=== Given exercise ===
From the forum thread about crappie at PV, list every username that appears as a post author, each once.

=== Excerpt provided ===
..............................

# Crappie at PV



## KennyC (Apr 28, 2010)

Well went back up to PV yesterday because...well...I am an addict, however moved around a lot and drilled about 20 holes. A few perch here and there but the average dinks. So we kept the search going. Wind picked up and moved one more time, this time we started putting Crappie on the deck. The 1st one I saw was uhhh about 2 1/2" at best continued to fish and about every 3rd one was 6-7". Still not what we were looking for. We were fishing 56' with slightly aggresive jigging. Type of lure didn't seem to matter much. I fished 3 different Rat Finkies and a Nuclear Ant all tipped with wax worms. We fished East and just outside of the Narrows.


----------



## k2muskie (Oct 6, 2007)

KennyC...nice meeting you at the Perch Party...for sure we'll be get'n together later on the soft water...to provide an adventure for your father-in-law...no promises though on the luck but we'll sure try...I'll be in touch on that adventure or two...yea for us finding them hard deck Slabo Crappie is going to be some work...able to do okay early but hmmmm where did they go and what is the technique/lure/bait trigger now...hmmm....hmm....hmm...think'n they are still around in that one area LH2 knows...they are there...going to have to figure out what one has to do including we have some potential areas in mind...interested in a Saturday adventure...check with LH2 and see if he's game...let us know...hoping Mama Nature will be kind... :| :| 

Key to this report ya got out and are working it and it will payoff....


----------



## fish1on (Jan 12, 2009)

I like bigger crappie and GrandpaD sure the heck does! He and I were chatting via pm about maybe going out for another trip soon. We both need to get into a few fish for a perch/crappie chowder, ended up having fish fry's our last catches.

Maybe our people can talk to your people and thier people will talk to the other peoples people? Heck I am confused now, but always open for another trip.


----------



## k2muskie (Oct 6, 2007)

fish1on said:


> I like bigger crappie and GrandpaD sure the heck does! He and I were chatting via pm about maybe going out for another trip soon. We both need to get into a few fish for a perch/crappie chowder, ended up having fish fry's our last catches.
> 
> Maybe our people can talk to your people and thier people will talk to the other peoples people? Heck I am confused now, but always open for another trip.


Lets set a DATE fish1on, Grandpa D, KennyC...gotta work it...and LETS DO IT...have some ideas...but we have to be willing to move...machines will help alot... :mrgreen: :mrgreen:


----------



## fish1on (Jan 12, 2009)

lets pm and make it happen I will call D tonight and see what his thoughts are. Unfortunately I am limited to feet here unless I run up to my cabin and get a wheeler or two and load them on my new trailer. BTW Thanks again for that.


----------



## k2muskie (Oct 6, 2007)

PM will work and highly recommended...don't worry about the machines...We need to put some time and fully ops check the chariot...so we're willing to haul you guys no problem...took Al for a ride kinda a little different feel with someone over 140# (Love ya Al)...need to work and 'really' break in the sled (plus if theres issues...well we have you all to help LOL)...let's work the details via PMs...but have some potential areas...won't know unless we put in the effort and plan in advance the locations...some go to XXX say for an X amount of time and use 2-ways on outcome...I'll work up a map of potential areas and send PM to you fine gents for thoughts... :mrgreen: :mrgreen:


----------



## KennyC (Apr 28, 2010)

..............................

=== Dataset ===
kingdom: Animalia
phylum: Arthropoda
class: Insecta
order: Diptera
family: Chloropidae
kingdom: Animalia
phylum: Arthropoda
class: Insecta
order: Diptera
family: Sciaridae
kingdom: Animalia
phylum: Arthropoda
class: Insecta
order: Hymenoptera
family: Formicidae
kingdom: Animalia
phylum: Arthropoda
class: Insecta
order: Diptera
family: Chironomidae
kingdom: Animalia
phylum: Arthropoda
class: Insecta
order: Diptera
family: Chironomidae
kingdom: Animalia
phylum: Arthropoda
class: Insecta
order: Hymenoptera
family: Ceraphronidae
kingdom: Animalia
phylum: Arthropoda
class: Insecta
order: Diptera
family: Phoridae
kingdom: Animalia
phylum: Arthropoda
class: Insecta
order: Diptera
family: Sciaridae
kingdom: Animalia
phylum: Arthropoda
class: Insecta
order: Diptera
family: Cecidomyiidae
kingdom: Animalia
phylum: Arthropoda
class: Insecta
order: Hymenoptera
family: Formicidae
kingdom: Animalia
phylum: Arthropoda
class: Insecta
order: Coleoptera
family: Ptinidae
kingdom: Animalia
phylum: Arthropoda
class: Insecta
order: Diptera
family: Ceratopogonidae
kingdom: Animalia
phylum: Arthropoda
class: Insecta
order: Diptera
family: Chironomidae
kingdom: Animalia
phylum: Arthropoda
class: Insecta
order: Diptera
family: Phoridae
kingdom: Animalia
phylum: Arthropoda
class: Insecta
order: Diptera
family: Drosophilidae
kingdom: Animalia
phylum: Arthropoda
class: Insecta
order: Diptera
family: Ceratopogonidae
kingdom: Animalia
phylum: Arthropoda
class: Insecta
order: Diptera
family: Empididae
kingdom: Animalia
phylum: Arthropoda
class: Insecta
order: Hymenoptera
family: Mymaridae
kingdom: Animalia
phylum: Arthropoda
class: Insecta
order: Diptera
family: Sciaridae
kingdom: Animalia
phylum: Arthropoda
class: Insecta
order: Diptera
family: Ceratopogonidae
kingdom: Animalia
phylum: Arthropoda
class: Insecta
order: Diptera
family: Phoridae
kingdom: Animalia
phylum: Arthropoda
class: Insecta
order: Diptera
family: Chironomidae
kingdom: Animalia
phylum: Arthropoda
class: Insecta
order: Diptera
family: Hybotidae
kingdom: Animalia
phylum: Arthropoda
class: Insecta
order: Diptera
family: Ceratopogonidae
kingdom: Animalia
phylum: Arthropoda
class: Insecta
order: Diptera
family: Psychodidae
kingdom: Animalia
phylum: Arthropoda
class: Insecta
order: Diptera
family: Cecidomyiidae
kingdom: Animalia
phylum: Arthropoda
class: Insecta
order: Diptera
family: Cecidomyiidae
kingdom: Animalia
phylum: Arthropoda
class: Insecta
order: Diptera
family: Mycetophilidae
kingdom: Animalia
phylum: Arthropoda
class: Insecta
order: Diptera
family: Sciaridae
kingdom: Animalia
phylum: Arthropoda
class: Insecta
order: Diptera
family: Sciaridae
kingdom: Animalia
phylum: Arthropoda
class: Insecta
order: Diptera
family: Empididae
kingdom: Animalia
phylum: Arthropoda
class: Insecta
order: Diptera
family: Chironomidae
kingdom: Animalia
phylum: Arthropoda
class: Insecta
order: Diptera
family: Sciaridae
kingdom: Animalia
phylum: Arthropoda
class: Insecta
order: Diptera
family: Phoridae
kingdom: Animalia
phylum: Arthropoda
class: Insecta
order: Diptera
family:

..............................

=== Complete response ===
KennyC, k2muskie, fish1on